Joe Norton, a spokesman for AIG, and Gordon Runte of Fortress declined to comment.
American General lends cash for mortgages, personal loans, home equity lines and retailers' clients and has more than one million customers. The business was founded in Evansville, Indiana, in 1920 and acquired by AIG in 2001.
The lending unit lost access to financing sources including commercial paper and unsecured debt after AIG was downgraded amid losses that led to the 2008 rescue. AIG said this year it intended to support the subsidiary through February 2011.
American General cut 1,400 jobs and closed 196 branch offices last year, the unit said in a March filing. The business posted operating losses of $723 million in 2008, $868 million in 2009 and $143 million in the first six months of 2010.
American General bonds declined the most in almost two years on speculation that Fortress may try to restructure its debt. The unit's $3 billion of 6.9 percent notes due in 2017 dropped 6.5 cents to 83.5 cents on the dollar as of 3.12 p.m. on Wednesday, according to Trace, the bond-price reporting system of the Financial Industry Regulatory Authority.
"What you have is a balance sheet that is not capable of standing alone, and a new owner that may look to do something about that via an exchange," said Joel Levington, a managing director at New York-based Brookfield Investment Management Inc., with $24 billion in assets under management.
The unit's debt may be downgraded by Fitch on the prospect that "new ownership and existing management may potentially seek to engage in some type of business reorganisation, up to and including a restructuring of the firm's capital structure", the bond-rating firm said yesterday in a statement.
The unit could have been put through bankruptcy, the oversight panel said in the June report. The approach would "avoid indirectly subsidizing money-losing subsidiaries and their creditors", according to the report.

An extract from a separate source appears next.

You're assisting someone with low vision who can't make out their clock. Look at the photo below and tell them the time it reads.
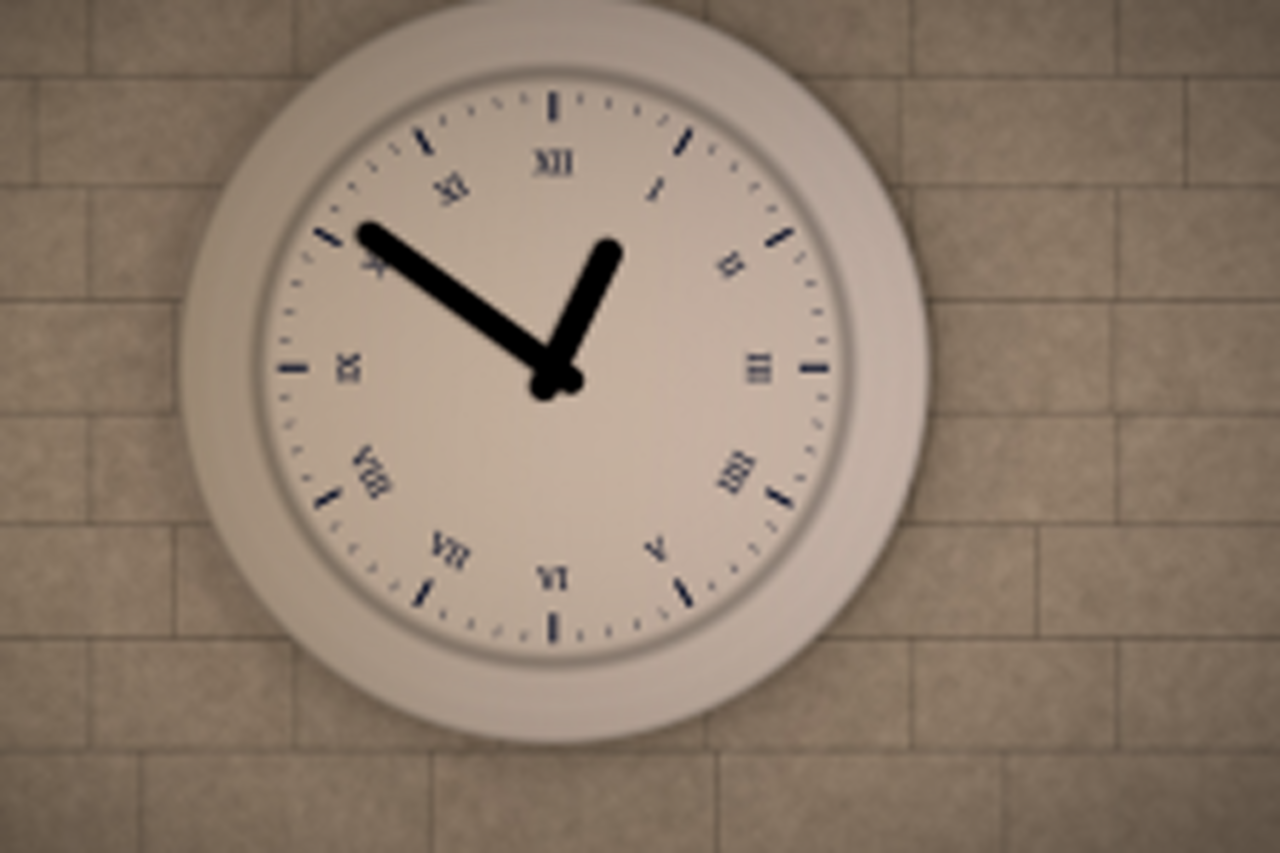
12:51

AIG has been booking losses on deals to divest units including Nan Shan Life Insurance Co. and American Life Insurance Co., which sell policies outside the US. AIG posted a second-quarter net loss last week after taking a $3.3 billion accounting charge tied to Alico. The charge tied to American General will be incurred in this year's third quarter, the company said.
AIG is represented by Weil Gotshal & Manges LLP on the transaction, and Fortress is being advised by Skadden Arps Slate Meagher & Flom LLP.